Between traditional holiday feasts, frigid weather tempting the northerners among us to stay indoors, and the frenzy of new year’s resolutions, visions of cardiovascular fitness and weight management are dancing through many a head at this time of year—and indeed, dancing may just be a solution.
American Indian pow wow dances, from fancy dance to grass dance and even traditional, can offer a way for people to get and stay fit in the new year and beyond. With many dances requiring intense physical exertion—and with all dances being tied to community—the post-holiday season may be the perfect time to shake off holiday blues (and if a few holiday pounds come off too, so be it). Strenuous dances like fancy dance, fancy shawl, and grass dance, like any aerobic exercise, strengthen cardiovascular fitness. But dancers don’t need to be gearing toward competition to reap the benefits: Even light physical exertion done for 30 minutes three times a week brings health benefits. Just putting on a CD of any traditional music with a strong drum beat and following the rhythm can raise your heartbeat—and with a few variations, targeted muscle groups can get their own workout.
Dancers can incorporate specific fitness-enhancing techniques into their practice following basic strength-training moves. Duck-and-dive already has one such move incorporated: A change in drum beat signals dancers to, well, duck and dive, which requires flexing the quadriceps, hamstrings, gluteals, hip flexors, and calf muscles. Inserting your own moves might not work during competition, but during practice sessions and workouts, strength-training can be a matter of choosing one move and dropping it into the dance at regular intervals. Squats, leg raises, lunges, and sideways bends can all be performed to the beat, either as bursts of large actions or as smaller pulses (for example, bending into a squat and gently pulsing your legs so that your seat lifts up just an inch or two). More ambitious? Work in push-ups, either on the ground or against a wall, at the beginning and ending of each song.

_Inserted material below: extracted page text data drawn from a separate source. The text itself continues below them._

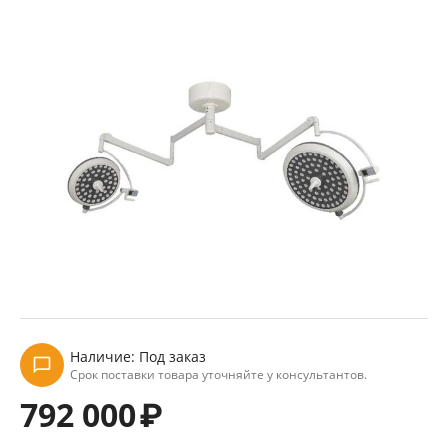
Наличие:
Под заказ
Срок поставки товара уточняйте у консультантов.
792 000
₽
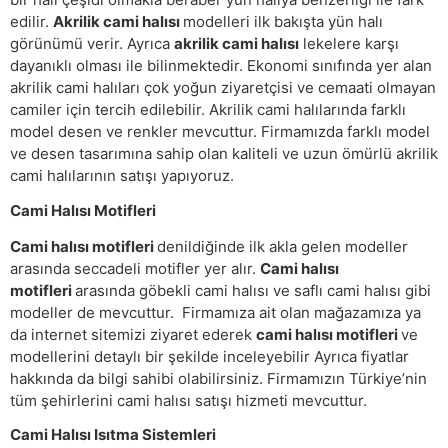
edilir.
Akrilik cami halısı
modelleri ilk bakışta yün halı
görünümü verir. Ayrıca
akrilik cami halısı
lekelere karşı
dayanıklı olması ile bilinmektedir. Ekonomi sınıfında yer alan
akrilik cami halıları çok yoğun ziyaretçisi ve cemaati olmayan
camiler için tercih edilebilir. Akrilik cami halılarında farklı
model desen ve renkler mevcuttur. Firmamızda farklı model
ve desen tasarımına sahip olan kaliteli ve uzun ömürlü akrilik
cami halılarının satışı yapıyoruz.
Cami Halısı Motifleri
Cami halısı motifleri
denildiğinde ilk akla gelen modeller
arasında seccadeli motifler yer alır.
Cami halısı
motifleri
arasında göbekli cami halısı ve saflı cami halısı gibi
modeller de mevcuttur. Firmamıza ait olan mağazamıza ya
da internet sitemizi ziyaret ederek
cami halısı motifleri
ve
modellerini detaylı bir şekilde inceleyebilir Ayrıca fiyatlar
hakkında da bilgi sahibi olabilirsiniz. Firmamızın Türkiye’nin
tüm şehirlerini cami halısı satışı hizmeti mevcuttur.
Cami Halısı Isıtma Sistemleri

Even the more sedate dances—traditional women’s, or the Kiowa gourd dance, for example, both of which require a concentrated motion instead of big expenditures of energy—can provide health benefits, even if the cardiovascular system isn’t particularly challenged. Sitting down most of the time increases a person’s risk of developing heart disease by 50%, even when following a regimen of physical activity. Just one day of doing nothing but sitting can trigger symptoms of pre-diabetes, making something as simple as a standing dance a weapon against health dangers.

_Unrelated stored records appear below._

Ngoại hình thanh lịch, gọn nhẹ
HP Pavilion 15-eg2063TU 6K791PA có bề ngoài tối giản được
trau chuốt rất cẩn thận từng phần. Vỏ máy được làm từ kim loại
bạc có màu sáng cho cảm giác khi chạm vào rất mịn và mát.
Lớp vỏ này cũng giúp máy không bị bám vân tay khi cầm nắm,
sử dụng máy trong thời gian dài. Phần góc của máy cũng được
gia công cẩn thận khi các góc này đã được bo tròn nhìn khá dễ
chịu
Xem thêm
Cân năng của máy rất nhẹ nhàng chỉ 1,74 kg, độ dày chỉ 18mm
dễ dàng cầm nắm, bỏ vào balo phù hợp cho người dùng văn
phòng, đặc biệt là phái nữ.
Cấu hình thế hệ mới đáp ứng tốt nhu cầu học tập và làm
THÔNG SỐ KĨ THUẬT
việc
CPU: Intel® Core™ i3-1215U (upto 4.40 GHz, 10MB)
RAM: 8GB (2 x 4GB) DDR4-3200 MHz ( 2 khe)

Perhaps the true power of Indian dance as fitness, however, lies not in its specific physical movements but more in its holistic nature. As an activity that requires little but a CD player and a desire to learn, dancing for fitness already clears a major hurdle: It’s easy and affordable, and can be adjusted to any fitness level, from people in physical rehabilitation to those whose cardiovascular profile resembles the late Jim Thorpe’s, circa 1912 (the year he became an Olympic champion). More important, the social aspect of dance take its benefits beyond the arena: People with developed community networks may have a leg up on protection against non-cancer mortality, cardiovascular disease, and depression, research shows.
But when we dance traditional dances, we’re not just connecting with the people who are standing beside us. We’re connecting with those who have gone. “We dance for those who went before us. We’re dancing for them,” said Kiowa Gourd Clan member Tom Spotted Horse in Indian Country Today last year. “I think about this to this day when I dance.” It’s a sentiment echoed by dancers of all strains: “I’m dancing more for my people than for myself,” said Wanbli Charging Eagle, a top grass dancer. “The dance gives us a feeling of unity for your family, your family’s family, for the entire family of Caddo people,” said Caddo historian Cecile Carter of the turkey dance.

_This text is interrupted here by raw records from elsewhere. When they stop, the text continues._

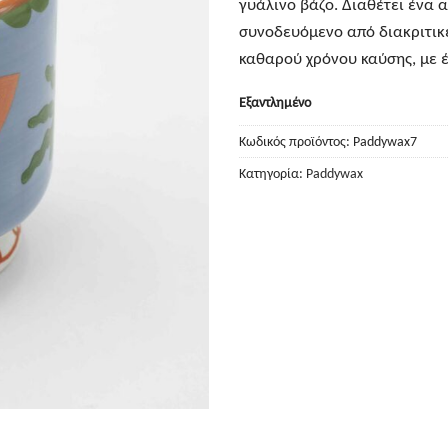
γυάλινο βάζο. Διαθέτει ένα
συνοδευόμενο από διακριτικ
καθαρού χρόνου καύσης, με 
Εξαντλημένο
Κωδικός προϊόντος:
Paddywax7
Κατηγορία:
Paddywax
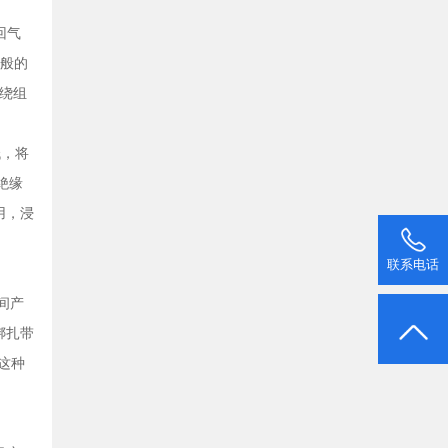
回气
一般的
绕组
低，将
绝缘
用，浸
联系电话
间产
绑扎带
这种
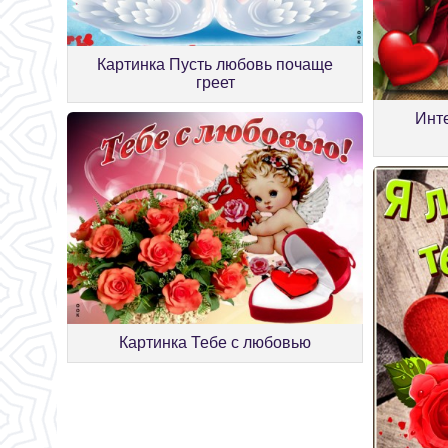
Картинка Пусть любовь почаще
греет
Инт
Картинка Тебе с любовью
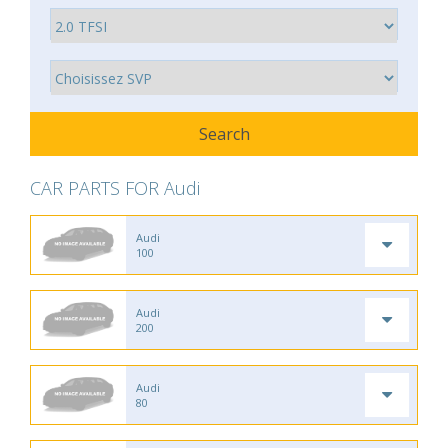
CAR PARTS FOR Audi
Audi
100
Audi
200
Audi
80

It’s this spiritual and communal aspect that may prove to be the most important aspect of dance as fitness in Indian communities. According to a joint report from the Management Sciences for Health and the Office of Minority Health and Bureau of Primary Health Care, relying upon community strengths to overcome challenges is key to developing health care practices that stick. As identified by the report, strengths in Native communities include creativity, connection with the past, honoring of elders, and holistic thinking. Given these assets, it’s hard to think of a fitness program more fitting for Indians than dance.